Davidsons anomaal monsime is een vorm van niet-reductionistisch fysicalisme. Dit heeft betrekking tot emergentie. Hoe complexer de wereld is, hoe meer eigenschappen de wereld heeft. We klimmen op lagen van de werkelijkheid die op elkaar superveniëren. Het is een eigenschap die je niet uit afzonderlijke componenten kunt afleiden. Je kunt afzonderlijke atomen niet afleiden uit water dat doorzichtig en vloeibaar is. Alles in de wereld is fysisch. Dus we kunnen verschillende lagen van fysische zaken onderscheiden. Dit komt doordat de afhankelijkheidsrelatie te los is tussen het mentale en het fysische.

19
Q

Waarom is onze mind van fysische aard?

A

Alles in de werkelijkheid is van fysische aard, ook onze minde. Dit komt doordat er geen psycho-fysische wetten bestaan.

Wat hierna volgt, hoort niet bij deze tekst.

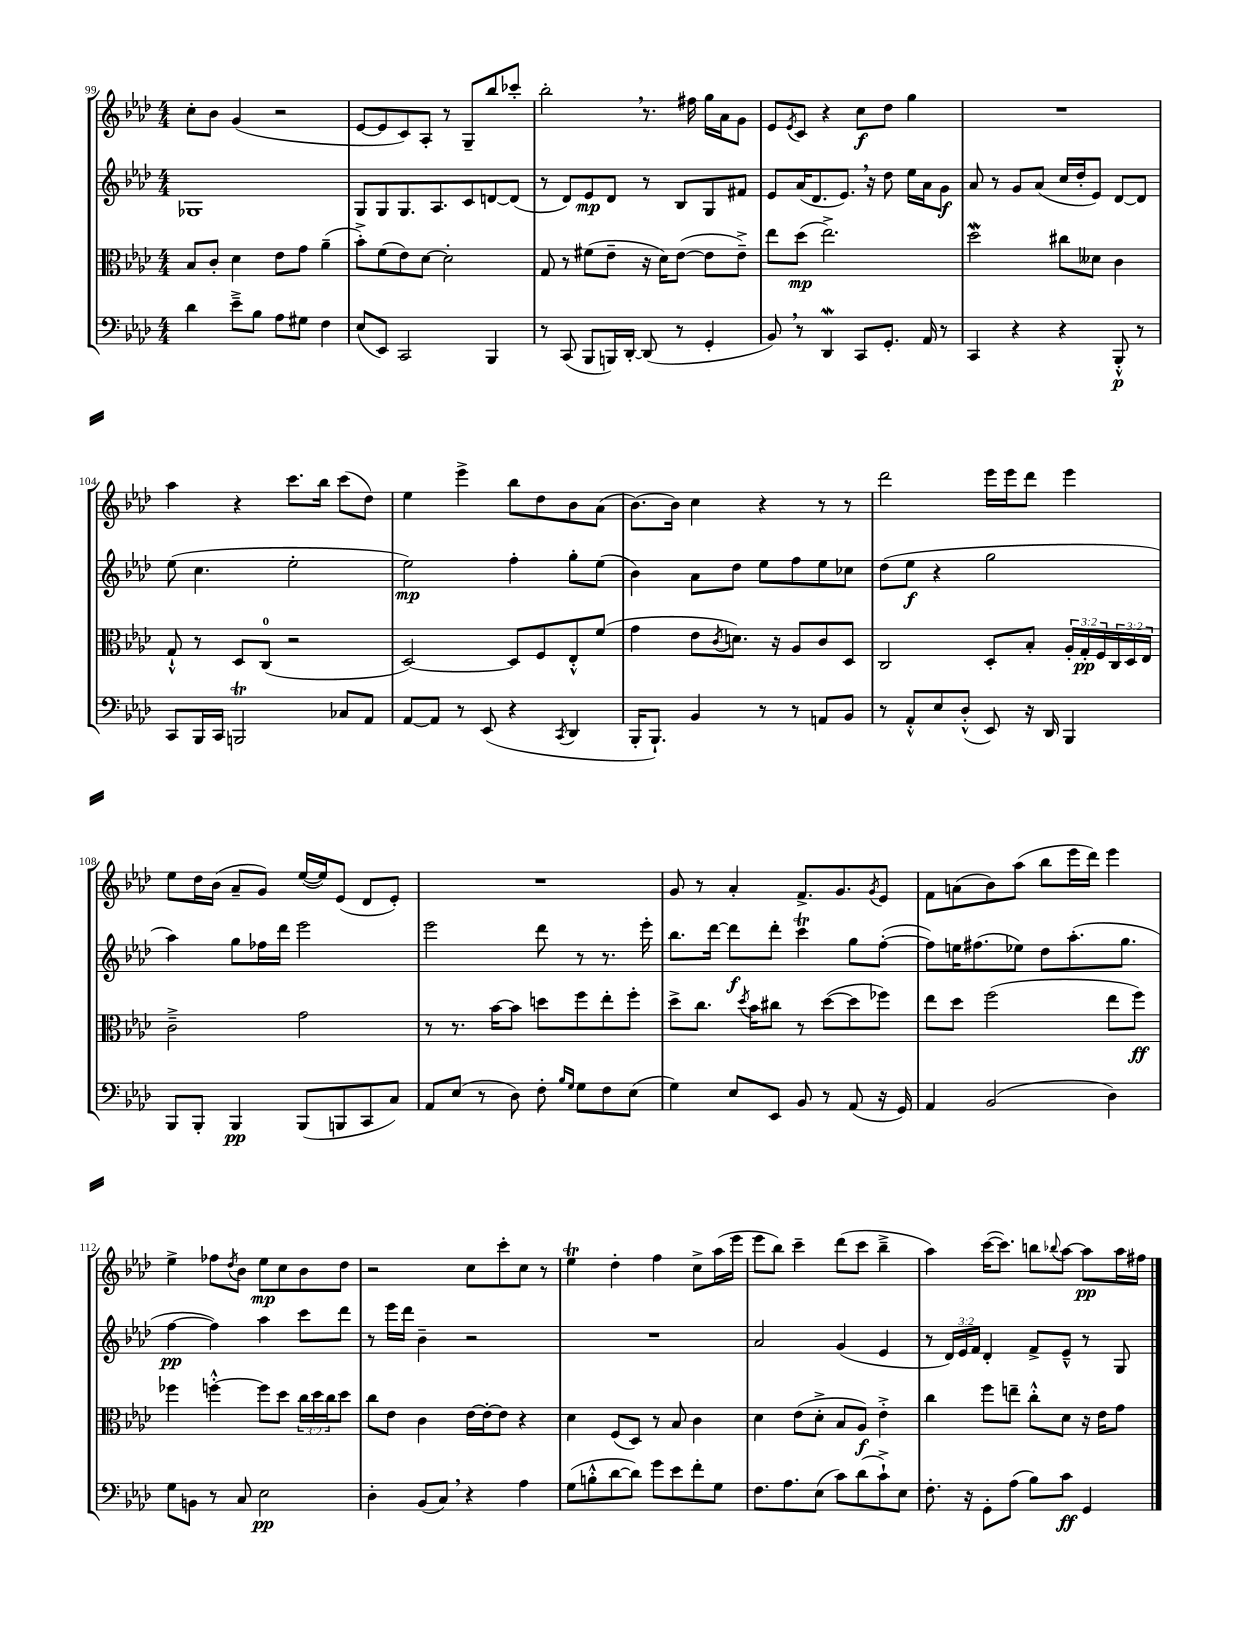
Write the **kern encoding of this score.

**kern	**dynam	**kern	**dynam	**kern	**dynam	**kern	**dynam
*part4	*part4	*part3	*part3	*part2	*part2	*part1	*part1
*staff4	*staff4	*staff3	*staff3	*staff2	*staff2	*staff1	*staff1
*clefF4	*	*clefC3	*	*clefG2	*	*clefG2	*
*k[b-e-a-d-]	*	*k[b-e-a-d-]	*	*k[b-e-a-d-]	*	*k[b-e-a-d-]	*
*M4/4	*	*M4/4	*	*M4/4	*	*M4/4	*
=99	=99	=99	=99	=99	=99	=99	=99
4d-\	.	8B-/L	.	1G-X	.	8cc'\L	.
.	.	8c'/J	.	.	.	8b-\J	.
8e-~^\L	.	4d-\	.	.	.	(4g/	.
8B-\J	.	.	.	.	.	.	.
8A-\L	.	8e-\L	.	.	.	2r	.
8G#X\J	.	8g\J	.	.	.	.	.
4F\	.	(4a-~\	.	.	.	.	.
=100	=100	=100	=100	=100	=100	=100	=100
(8E-/L	.	8b-'^\L)	.	8G/L	.	[8e-/L	.
8EE-/J)	.	(8f\	.	8G/	.	8e-/]	.
2CC/	.	8e-\)	.	8.G/	.	8c/)	.
.	.	[8d-\J	.	.	.	8A-'/J	.
.	.	.	.	8.A-/	.	.	.
.	.	2d-'\]	.	.	.	8r	.
.	.	.	.	8c/	.	8G~/L	.
4BBB-/	.	.	.	[8dn/	.	8bb-/	.
.	.	.	.	(8d/J]	.	8ccc-X'/J	.
=101	=101	=101	=101	=101	=101	=101	=101
8r	.	8G/	.	8r	.	2bb-',\	.
(8CC/	.	8r	.	8d-/L)	.	.	.
8BBB-/L	.	(8f#X\L	.	8e-/	mp	.	.
16BBBn/L)	.	8e-~\J	.	8d-/J	.	.	.
[16DD-'/JJ	.	.	.	.	.	.	.
(8DD-/]	.	16r	.	8r	.	8.r	.
.	.	16d-\KL)	.	.	.	.	.
8r	.	([8e-\J	.	8B-/L	.	.	.
.	.	.	.	.	.	16ff#X\	.
4GG'/	.	8e-\L]	.	8G/	.	16gg\LL	.
.	.	.	.	.	.	16a-\J	.
.	.	8e-~^\J)	.	8f#X/J	.	8g\J	.
=102	=102	=102	=102	=102	=102	=102	=102
8BB-,/)	.	8ee-\L	.	8e-/L	.	8e-/L	.
.	.	.	.	.	.	8qe-/	.
8r	.	(8dd-\J	mp	(16a-/K	.	8c/J	.
.	.	.	.	8.d-/	.	.	.
4DD-w/	.	2.ee-^\)	.	.	.	4r	.
.	.	.	.	8.e-,/J)	.	.	.
8CC/L	.	.	.	.	.	8cc\L	f
.	.	.	.	16r	.	.	.
8.GG'/J	.	.	.	8dd-\	.	8dd-\J	.
.	.	.	.	16ee-\LL	.	4gg\	.
16AA-/	.	.	.	16a-\J	.	.	.
8r	.	.	.	8g\J	f	.	.
=103	=103	=103	=103	=103	=103	=103	=103
4CC/	.	2dd-w\	.	8a-/	.	1r	.
.	.	.	.	8r	.	.	.
4r	.	.	.	8g/L	.	.	.
.	.	.	.	(8a-/J	.	.	.
4r	.	8cc#X\L	.	16cc/LL	.	.	.
.	.	.	.	16dd-'/J	.	.	.
.	.	8d--X\J	.	8e-/J)	.	.	.
8BBB-'^^/	p	4c\	.	[8d-/L	.	.	.
8r	.	.	.	8d-/J]	.	.	.
!!LO:LB:g=z
=104	=104	=104	=104	=104	=104	=104	=104
8CC/L	.	8G`^^/	.	(8ee-\	.	4aa-\	.
16BBB-/L	.	8r	.	4.cc\	.	.	.
16CC/JJ	.	.	.	.	.	.	.
2BBBnt/	.	8D-/L	.	.	.	4r	.
.	.	(8C/J	.	.	.	.	.
.	.	2r	.	2ee-'\	.	8.ccc\L	.
.	.	.	.	.	.	16bb-\Jk	.
8C-X/L	.	.	.	.	.	(8ccc\L	.
8AA-/J	.	.	.	.	.	8dd-\J)	.
=105	=105	=105	=105	=105	=105	=105	=105
[8AA-/L	.	[2D-/)	.	2ee-\)	mp	4ee-\	.
8AA-/J]	.	.	.	.	.	.	.
8r	.	.	.	.	.	4eee-^\	.
(8EE-/	.	.	.	.	.	.	.
4r	.	8D-/L]	.	4ff'\	.	8bb-\L	.
.	.	8F/	.	.	.	8dd-\	.
8qCC/	.	.	.	.	.	.	.
4DD-/	.	8E-'^^/	.	8gg'\L	.	8b-\	.
.	.	(8f/J	.	(8ee-\J	.	(8a-\J	.
=106	=106	=106	=106	=106	=106	=106	=106
16BBB-'/KL	.	4g\	.	4b-\)	.	[8.b-\L)	.
8.BBB-`/J)	.	.	.	.	.	.	.
.	.	.	.	.	.	16b-\Jk]	.
4BB-/	.	8e-\L	.	8a-\L	.	4cc\	.
.	.	8qc/	.	.	.	.	.
.	.	8.dn\J)	.	8dd-\J	.	.	.
8r	.	.	.	8ee-\L	.	4r	.
.	.	16r	.	.	.	.	.
8r	.	8A-/L	.	8ff\	.	.	.
8AAn/L	.	8c/	.	8ee-\	.	8r	.
8BB-/J	.	8D-/J	.	8cc-X\J	.	8r	.
=107	=107	=107	=107	=107	=107	=107	=107
8r	.	2C/	.	(8dd-\L	.	2ddd-\	.
8AA-'^^/L	.	.	.	8ee-\J	f	.	.
8E-/	.	.	.	4r	.	.	.
(8D-'^^/J	.	.	.	.	.	.	.
8EE-/)	.	8D-'/L	.	2gg\	.	16eee-\LL	.
.	.	.	.	.	.	16eee-\J	.
16r	.	8B-'/J	.	.	.	8ddd-\J	.
16DD-/	.	.	.	.	.	.	.
4BBB-/	.	24A-'/LL	.	.	.	4eee-\	.
.	.	24G'/	pp	.	.	.	.
.	.	24F/	.	.	.	.	.
.	.	24C/	.	.	.	.	.
.	.	24D-/	.	.	.	.	.
.	.	24E-/JJ	.	.	.	.	.
!!LO:LB:g=z
=108	=108	=108	=108	=108	=108	=108	=108
8BBB-/L	.	2c~^\	.	4aa-\)	.	8ee-\L	.
8BBB-'/J	.	.	.	.	.	16dd-\L	.
.	.	.	.	.	.	(16b-\JJ	.
4BBB-/	pp	.	.	8gg\L	.	8a-~/L	.
.	.	.	.	16ff-X\L	.	8g/J)	.
.	.	.	.	16ddd-\JJ	.	.	.
(8BBB-/L	.	2g\	.	2eee-\	.	([16ee-/LL	.
.	.	.	.	.	.	16ee-/J])	.
8BBBn/	.	.	.	.	.	(8e-/J	.
8CC/	.	.	.	.	.	8d-/L	.
8C/J)	.	.	.	.	.	8e-'/J)	.
=109	=109	=109	=109	=109	=109	=109	=109
8AA-/L	.	8r	.	2eee-\	.	1r	.
(8E-/J	.	8.r	.	.	.	.	.
8r	.	.	.	.	.	.	.
.	.	[16b-\KL	.	.	.	.	.
8D-\)	.	8b-\J]	.	.	.	.	.
8F'\	.	8ddn\L	.	8ddd-\	.	.	.
16qqB-/LL	.	.	.	.	.	.	.
16qqG/JJ	.	.	.	.	.	.	.
8G\L	.	8ff\	.	8r	.	.	.
8F\	.	8ee-'\	.	8.r	.	.	.
(8E-\J	.	8ff'\J	.	.	.	.	.
.	.	.	.	16eee-'\	.	.	.
=110	=110	=110	=110	=110	=110	=110	=110
4G\)	.	8dd-^\L	.	8.bb-\L	.	8g/	.
.	.	8.cc\J	.	.	.	8r	.
.	.	.	.	[16ddd-\Jk	.	.	.
8E-/L	.	.	.	8ddd-\L]	f	4a-'/	.
.	.	8qdd-/	.	.	.	.	.
.	.	16b-\KL	.	.	.	.	.
8EE-/J	.	8cc#X\J	.	8ddd-'\J	.	.	.
8BB-/	.	8r	.	4ccct\	.	8.f^/L	.
8r	.	([8dd-\L	.	.	.	.	.
.	.	.	.	.	.	8.g/	.
(8AA-/	.	8dd-\]	.	8gg\L	.	.	.
.	.	.	.	.	.	8qg/	.
16r	.	8ff-X\J)	.	([8ff'\J	.	8e-/J	.
16GG/)	.	.	.	.	.	.	.
=111	=111	=111	=111	=111	=111	=111	=111
4AA-/	.	8ee-\L	.	8ff\L])	.	8f\L	.
.	.	8dd-\J	.	16een\K	.	(8an\	.
.	.	.	.	(8.ff#X\	.	.	.
(2BB-/	.	(2ff\	.	.	.	8b-\)	.
.	.	.	.	8ee-X\J)	.	(8aa-\J	.
.	.	.	.	8dd-\L	.	8bb-\L	.
.	.	.	.	(8.aa-'\	.	16eee-\L	.
.	.	.	.	.	.	16ddd-\JJ)	.
4D-\)	.	8ee-\L	.	.	.	4eee-\	.
.	.	.	.	8.gg\J	.	.	.
.	.	8ff\J)	ff	.	.	.	.
!!LO:LB:g=z
=112	=112	=112	=112	=112	=112	=112	=112
8G\L	.	4ff-X\	.	[4ff\	pp	4ee-^\	.
8BBn\J	.	.	.	.	.	.	.
8r	.	[4ffn'^^\	.	4ff\])	.	8ff-X\L	.
.	.	.	.	.	.	8qdd-/	.
8C/	.	.	.	.	.	8b-\J	.
2E-\	pp	8ff\L]	.	4aa-\	.	8ee-\L	mp
.	.	8dd-\J	.	.	.	8cc\	.
.	.	24cc\LL	.	8ccc\L	.	8b-\	.
.	.	24dd-\	.	.	.	.	.
.	.	24cc\J	.	.	.	.	.
.	.	8dd-\J	.	8ddd-\J	.	8dd-\J	.
=113	=113	=113	=113	=113	=113	=113	=113
4D-'\	.	8cc\L	.	8r	.	2r	.
.	.	8e-\J	.	16eee-\LL	.	.	.
.	.	.	.	16ddd-\JJ	.	.	.
(8BB-/L	.	4c\	.	4b-~\	.	.	.
8C,/J)	.	.	.	.	.	.	.
4r	.	[16e-\LL	.	2r	.	8cc\L	.
.	.	16e-'\J_	.	.	.	.	.
.	.	8e-\J]	.	.	.	8ccc'\	.
4A-\	.	4r	.	.	.	8cc\J	.
.	.	.	.	.	.	8r	.
=114	=114	=114	=114	=114	=114	=114	=114
(8G\L	.	4d-\	.	1r	.	4ee-T\	.
8Bn'^^\	.	.	.	.	.	.	.
[8d-\	.	(8F/L	.	.	.	4dd-'\	.
8d-\J])	.	8D-/J)	.	.	.	.	.
8g\L	.	8r	.	.	.	4ff\	.
8e-\	.	8B-/	.	.	.	.	.
8f'\	.	4c\	.	.	.	8cc^\L	.
8G\J	.	.	.	.	.	(16aa-\L	.
.	.	.	.	.	.	16eee-\JJ	.
=115	=115	=115	=115	=115	=115	=115	=115
8.F\L	.	4d-\	.	2a-/	.	8eee-\L	.
.	.	.	.	.	.	8bb-\J)	.
8.A-\	.	.	.	.	.	.	.
.	.	(8e-\L	.	.	.	4ccc~\	.
(8E-\J	.	8d-'^\J	.	.	.	.	.
8c\L)	.	8B-/L	.	(4g/	.	(8ddd-\L	.
(8d-\	.	8A-/J)	f	.	.	8ccc\J	.
8c`^\)	.	4e-'^\	.	4e-/	.	4bb-~^\	.
8E-\J	.	.	.	.	.	.	.
=116	=116	=116	=116	=116	=116	=116	=116
8.F'\	.	4cc\	.	8r	.	4aa-\)	.
.	.	.	.	24d-/LL)	.	.	.
.	.	.	.	24e-/	.	.	.
16r	.	.	.	.	.	.	.
.	.	.	.	24f/JJ	.	.	.
8GG'\L	.	8ff\L	.	4d-'/	.	([16ccc\KL	.
.	.	.	.	.	.	8.ccc\J])	.
(8A-\J	.	8een~\J	.	.	.	.	.
8B-\L)	.	8cc'^^\L	.	8f^/L	.	8bbn\L	.
.	.	.	.	.	.	8qqbb-X/	.
8c\J	ff	8d-\J	.	8e-~^^/J	.	[8aa-\J	.
4GG/	.	16r	.	8r	.	8aa-\L]	pp
.	.	16e-\KL	.	.	.	.	.
.	.	8g\J	.	8G/	.	16aa-\L	.
.	.	.	.	.	.	16ff#X\JJ	.
==	==	==	==	==	==	==	==
*-	*-	*-	*-	*-	*-	*-	*-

Hierdoor kunnen mentale toestanden niet eenduidig worden gereduceerd tot fysische toestanden. De mind is dus niet reduceerbaar. Niet omdat de mind niet-fysisch is, maar omdat het mentale dus supervenieert op het fysische.

20
Q

Leg het gedachte-experiment van de Swampman (1987) uit.

A

Davidson gaat een flinke wandeltocht maken. S’ middags is hij in een moerasachtig gebied, waar het gaat onweren. Davidson wordt door de bliksem geraakt en spat uiteen in atomen en is morsdood. Precies op dat moment dat Davidson geraakt wordt, wordt iets verderop een boom geraakt door de bliksem. De boom wordt een exact fysische kopie van Davidson: de Swampman. De Swampman loopt naar huist en gaat zijn vrouw en kinderen. Zijn vrouw en kinderen merken geen verschil tussen de kopie van Davidson en Davidson. Ook zijn collega’s en vrienden merk geen verschil.

21
Q

Wat is de reactie van token-fysicalisten op de Swampman?

A

Token-fysicalisme zegt dat als twee individuen fysisch identiek zijn, ze ook dezelfde mentale toestanden moeten hebben (het omgekeerde telt niet). Dus Swampman is fysisch en mentaal niet van de ‘echte’ Davidson te onderscheiden.

22
Q

Wat is Davidsons reactie op de Swampman?

A

Er is wel degelijk een verschil tussen Swampman en Davidson. Swampman heeft nooit mentale toestanden gehad, omdat hij niet in contact met anderen en de wereld is geweest. De causal history is dus van cruciaal belang.

23
Q

Wat is er paradoxaal aan de reactie van Davidson op Swampman?

A

Volgens het anomaal monisme/token fysicalisme geldt dat als twee wezens fysiek identiek zijn, ze mentaal identiek moeten zijn (andersom geldt niet). Dit is de positie die Davidson normaalgesproken aanneemt (deze stromingen). Swampman moet dus wel alle mentale toestanden hebben die de echte Davidson ook had. Davidson spreekt zich hier zelf tegen. De Swampman kan geen herinneringen (mentale toestand) hebben aan dingen die hij niet heeft meegemaakt. Herinneringen zijn fysische toestanden, dan hebben ze dus wel dezelfde herinneringen.

Dus: Swampman kent wel causal history en hij kan herinneringen opbouwen door interactie met de wereld. Wat voor deze causal history ligt, kent hij niet.